The pair that minimizes THREEWAY_SQUARE(start, low index, high index, end) is kept.

This method seems to be better than wx's for almost all cases except in-order traversal. I'm not actually sure what the complexity here would be;  I think its still O(n) for random access.

Sunday, June 15, 2014

Beginning UTF-8 Implementation

Over the last week and a half, I've begun working on implementing UTF-8 based unicodes in PyPy.

As I've stated in a previous blog post, my goal is to replace the use of the RPython unicode type in PyPy with a PyPy-specific UTF-8 implementation.  The motivation for doing this is to simplify PyPy's unicode support by providing a single implementation and application-level interface irrespective of the platform.  Presently, the size of the system's wchar_t type determines which representation is used, from both perspectives.  The new implementation will represent the unicode strings internally as an RPython string of bytes, but the user will interact with the application-level unicode string on a code point basis.  In other words, the user will have a "UTF-32" interface.

Since Python supports converting unicode objects into UTF-8 byte strings and vice-versa, RPython helper functions already exist for a lot of the handling of UTF-8. I am largely reusing these with minimal modifications.  As a result, most of my work is a matter of fixing the various places in PyPy where the built-in/RPython unicode type is expected and replacing unicode literals.  That said, I plan on leaving unicode literals in (the interpreter-level) tests in place. Replacing them serves little useful purpose and would make the tests more annoying to read and to write.

### DATA UNDER STUDY:

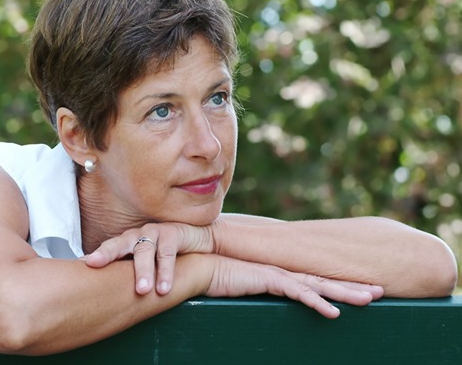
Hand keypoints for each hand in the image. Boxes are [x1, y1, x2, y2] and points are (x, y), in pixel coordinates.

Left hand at [85, 222, 212, 294]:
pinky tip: (164, 288)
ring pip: (144, 251)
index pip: (107, 248)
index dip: (95, 255)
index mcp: (126, 242)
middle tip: (96, 266)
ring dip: (143, 272)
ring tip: (142, 291)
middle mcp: (136, 235)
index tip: (83, 264)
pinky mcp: (172, 233)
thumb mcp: (144, 264)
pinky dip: (166, 272)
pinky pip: (167, 254)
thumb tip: (101, 295)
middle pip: (118, 244)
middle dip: (107, 255)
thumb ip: (127, 273)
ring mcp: (154, 232)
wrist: (196, 242)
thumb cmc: (163, 256)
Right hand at [206, 255, 384, 318]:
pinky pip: (299, 294)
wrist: (197, 264)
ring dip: (346, 293)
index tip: (360, 287)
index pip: (315, 278)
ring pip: (320, 285)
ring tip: (371, 300)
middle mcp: (284, 271)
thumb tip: (258, 291)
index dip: (338, 282)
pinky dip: (318, 303)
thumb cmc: (214, 274)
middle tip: (380, 291)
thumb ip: (254, 284)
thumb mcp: (242, 282)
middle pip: (326, 279)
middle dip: (354, 285)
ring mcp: (278, 274)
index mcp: (280, 272)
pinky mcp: (269, 279)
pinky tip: (334, 314)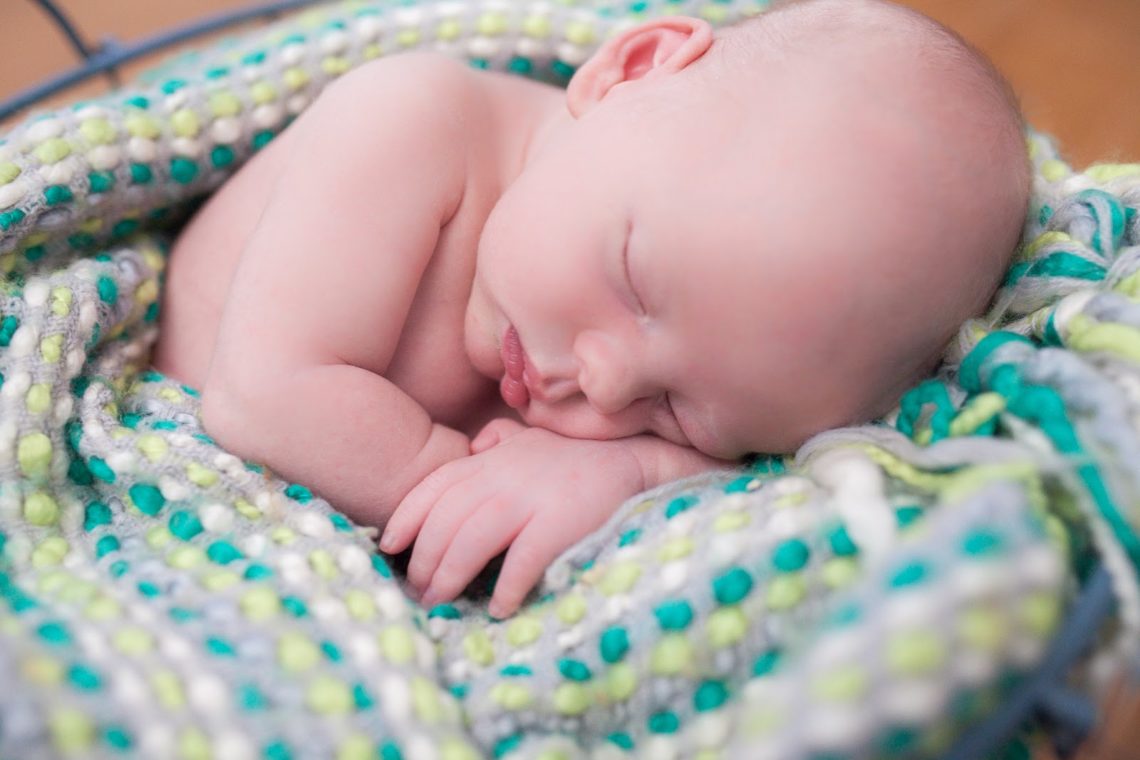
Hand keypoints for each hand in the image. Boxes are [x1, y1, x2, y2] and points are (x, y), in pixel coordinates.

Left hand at [379, 421, 646, 617]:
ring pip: (471, 540)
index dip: (406, 517)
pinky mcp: (560, 522)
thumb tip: (476, 445)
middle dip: (424, 560)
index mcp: (493, 459)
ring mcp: (531, 498)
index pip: (435, 486)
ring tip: (441, 603)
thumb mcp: (534, 438)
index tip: (389, 547)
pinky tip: (498, 609)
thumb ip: (500, 439)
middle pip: (445, 521)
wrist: (634, 460)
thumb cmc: (579, 458)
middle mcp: (504, 476)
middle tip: (419, 592)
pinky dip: (505, 587)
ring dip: (450, 576)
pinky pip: (522, 560)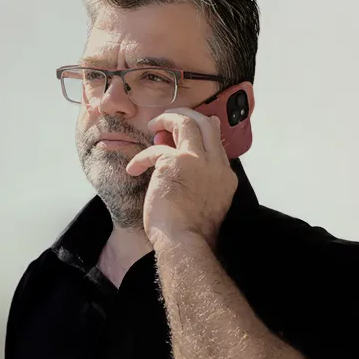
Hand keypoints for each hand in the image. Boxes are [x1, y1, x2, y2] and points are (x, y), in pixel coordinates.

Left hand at [125, 108, 237, 251]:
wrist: (184, 243)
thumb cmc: (190, 231)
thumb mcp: (206, 202)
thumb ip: (200, 180)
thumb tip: (183, 159)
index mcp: (225, 176)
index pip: (217, 142)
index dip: (201, 130)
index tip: (188, 129)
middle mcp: (215, 165)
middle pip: (205, 124)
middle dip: (185, 116)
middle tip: (168, 119)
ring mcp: (197, 162)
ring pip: (185, 123)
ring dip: (166, 120)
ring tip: (152, 126)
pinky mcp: (174, 164)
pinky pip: (155, 150)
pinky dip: (141, 158)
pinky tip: (133, 169)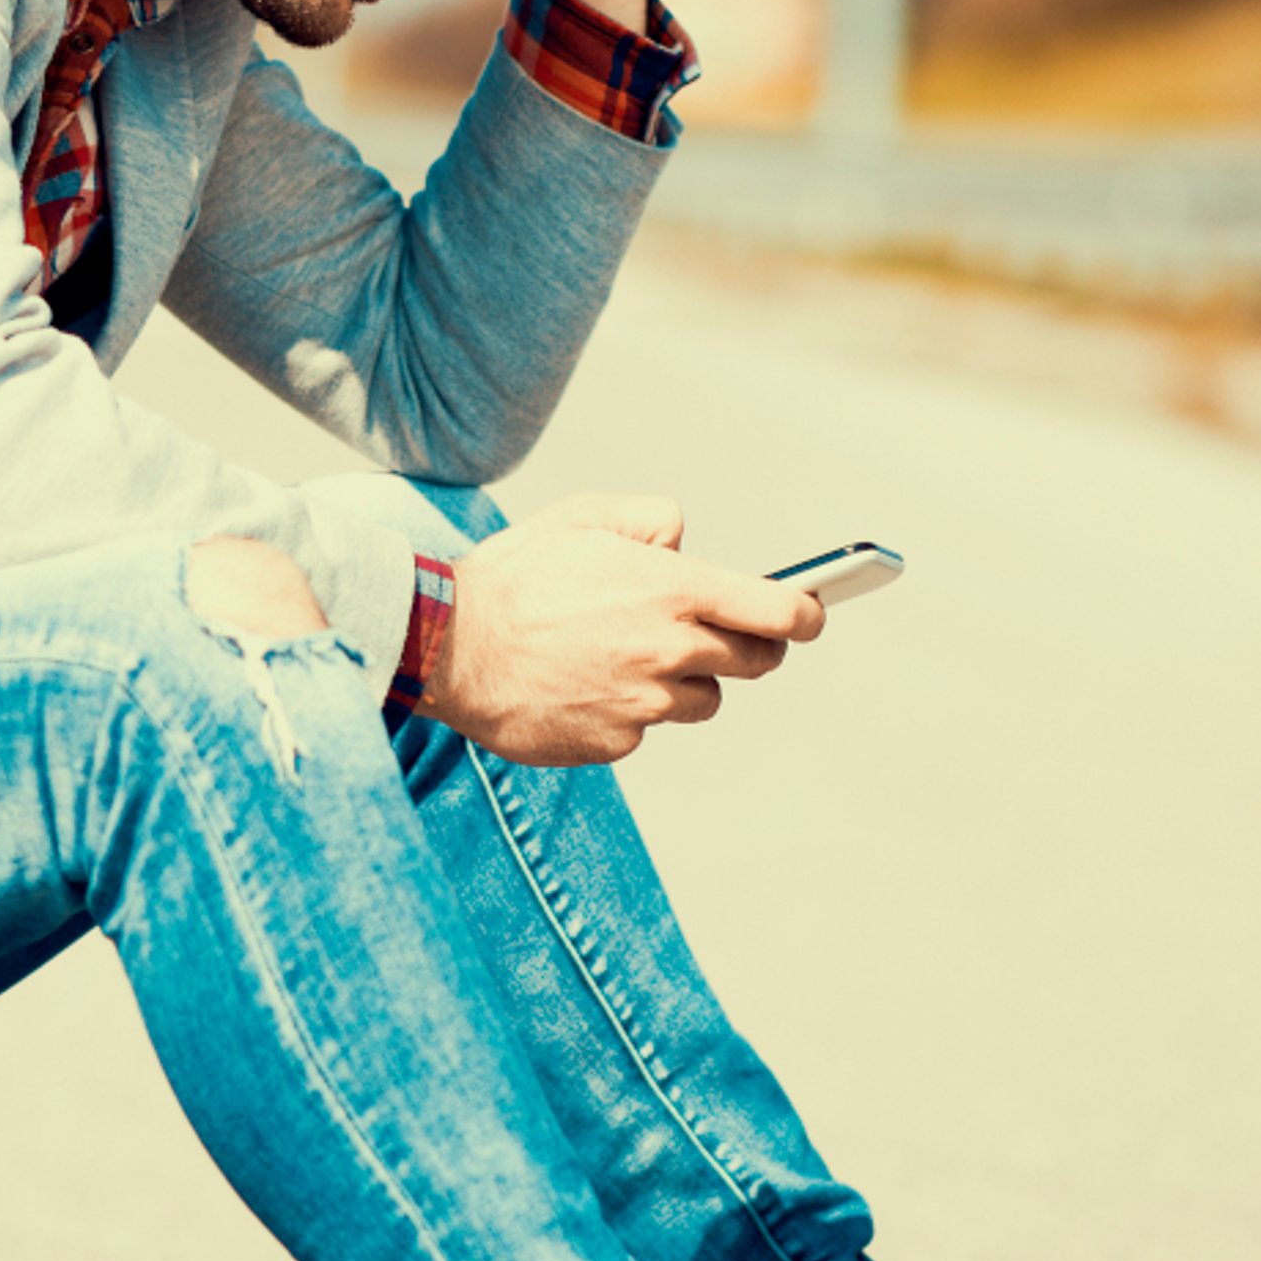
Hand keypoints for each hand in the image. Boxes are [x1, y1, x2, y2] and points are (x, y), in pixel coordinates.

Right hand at [417, 492, 824, 765]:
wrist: (450, 647)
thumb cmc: (515, 576)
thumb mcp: (585, 517)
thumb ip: (653, 519)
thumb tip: (684, 542)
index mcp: (675, 590)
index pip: (780, 611)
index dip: (807, 613)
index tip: (811, 613)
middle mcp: (672, 651)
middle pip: (757, 661)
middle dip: (748, 645)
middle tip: (714, 631)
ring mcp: (646, 705)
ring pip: (702, 699)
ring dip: (682, 680)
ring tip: (622, 655)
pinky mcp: (616, 743)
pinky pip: (646, 729)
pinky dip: (628, 710)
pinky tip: (583, 684)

### EXERCISE BRIEF:
From the PyPy unicode post, copy the passage word for word, beginning at the words "The pair that" and stopping after "unicodes in PyPy.".

### RESULT OF THIS TASK:
The pair that minimizes THREEWAY_SQUARE(start, low index, high index, end) is kept.

This method seems to be better than wx's for almost all cases except in-order traversal. I'm not actually sure what the complexity here would be;  I think its still O(n) for random access.

Sunday, June 15, 2014

Beginning UTF-8 Implementation

Over the last week and a half, I've begun working on implementing UTF-8 based unicodes in PyPy.